Oral Presentations

O-12: Assessing performance of the Smart Audit tool for assessing quality of short-term medical missions (STMMs)

Dr. Christopher Dainton

Christopher Dainton*,
William Cherniak,
Christina Gorman,
Charlene Chu

McMaster University
Emergency Medicine


Topic: Global Health

Short-term medical missions (STMMs) are increasingly common among medical  professionals and trainees, but little information exists on their quality. We aimed to assess the adherence of a broad sample of STMMs operating in Latin America and the Caribbean (LAC) to key best practices using the Smart Audit assessment tool. This tool was based on a previously developed, literature-based and stakeholder validated inventory of 18 key best practices for STMMs.

Program administrators from 333 North American STMM organizations operating in LAC were contacted to complete an anonymous SurveyMonkey assessment tool evaluating their adherence to 18 best practice elements. The assessment tool was also publicly available for completion by clinicians and non-clinicians who had recently traveled with each organization. Adherence to each best practice was reported by respondents as Yes, No, or Not Sure, and conflicting data was resolved by investigator consensus. Adherence to each best practice was calculated as the percentage of Yes responses, and Krippendorff’s alpha was used to assess the interrater agreement of the responses.

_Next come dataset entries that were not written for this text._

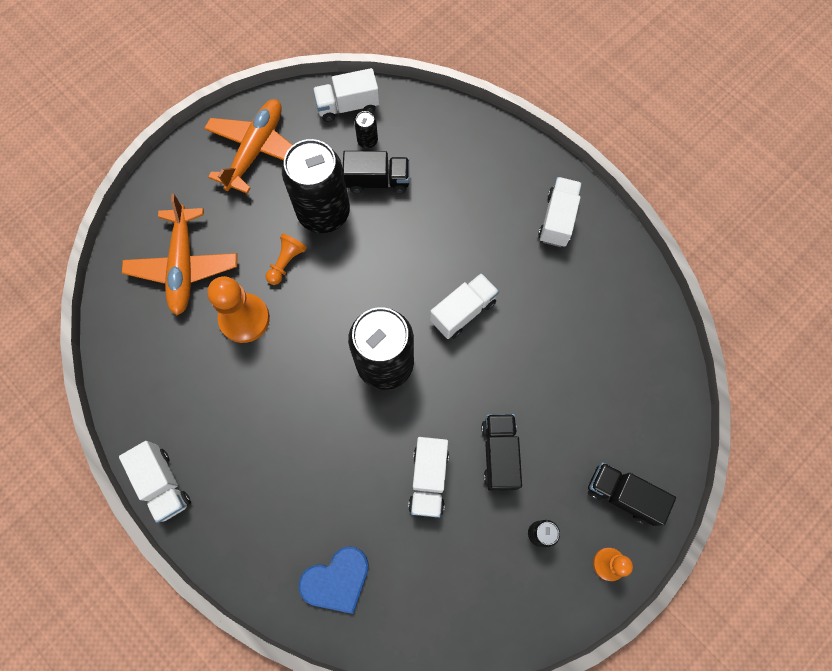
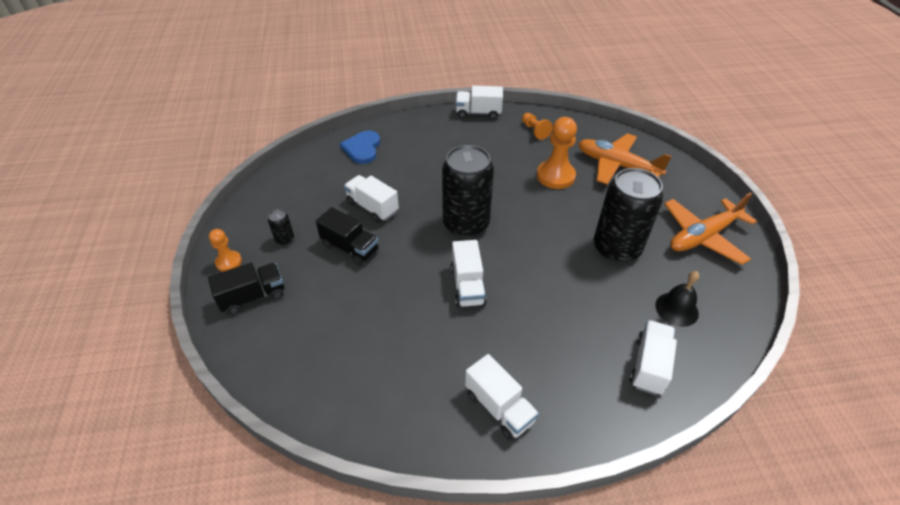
camera: 125 degrees right, 25 degrees down
(256, 150) = (703, 236): orange plane -> orange plane turned 90 degrees clockwise
(286, 262) = (585, 211): orange pawn -> orange pawn (534, 131)
(348, 106) = (726, 314): white truck -> white truck (649, 365)
(367, 141) = (676, 309): black can -> black bell
(377, 181) = (628, 295): black truck -> none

178 individuals responded from 93/333 organizations (response rate 28%). The reported adherence was greater than 80% for 12/18 surveyed best practices. Reported adherence was lower for “Presence of a formal referral process” (68.5%), “Presence of protocols for clinical scope of practice” (65.2%), “Presence of a formal staffing plan” (75.3%), “Distribution of evidence-based clinical guidelines to providers” (60.7%), “Presence of accessible medical records” (66.3%), and “Assessment of financial cost to the host community” (55.1%). For the 32 organizations with multiple raters, Krippendorff’s alpha ranged between 0.5 and 0.7 (moderate to substantial agreement) for 12/18 best practices, but was lower for “Presence of a local clinician” (0.40; fair agreement), “Presence of a clear pathway for obtaining advanced tests” (0.40; fair agreement), “Distribution of evidence-based clinical guidelines” (0.28; slight agreement), “Protocols for clinical scope of practice” (0.28; slight agreement), “Presence of a formal staffing plan” (0.39; fair agreement), and “Assessment of financial cost to the host community” (0.15; poor agreement).

To our knowledge, this is the largest existing study of STMM best practices, and the first to attempt a data-driven, bottom-up assessment of program structure and adherence to practice standards. Evaluation of core best practice elements may be broadly useful to medical professionals and trainees selecting a high-quality project and allows a mechanism for assessment and monitoring of the landscape of STMMs. More precise language may improve the
interrater agreement for items in the inventory that performed poorly. Despite multiple attempts to contact all organizations, the low response rate makes it unclear whether the practices of non-respondent organizations are fundamentally different from those most likely to engage in quality improvement initiatives.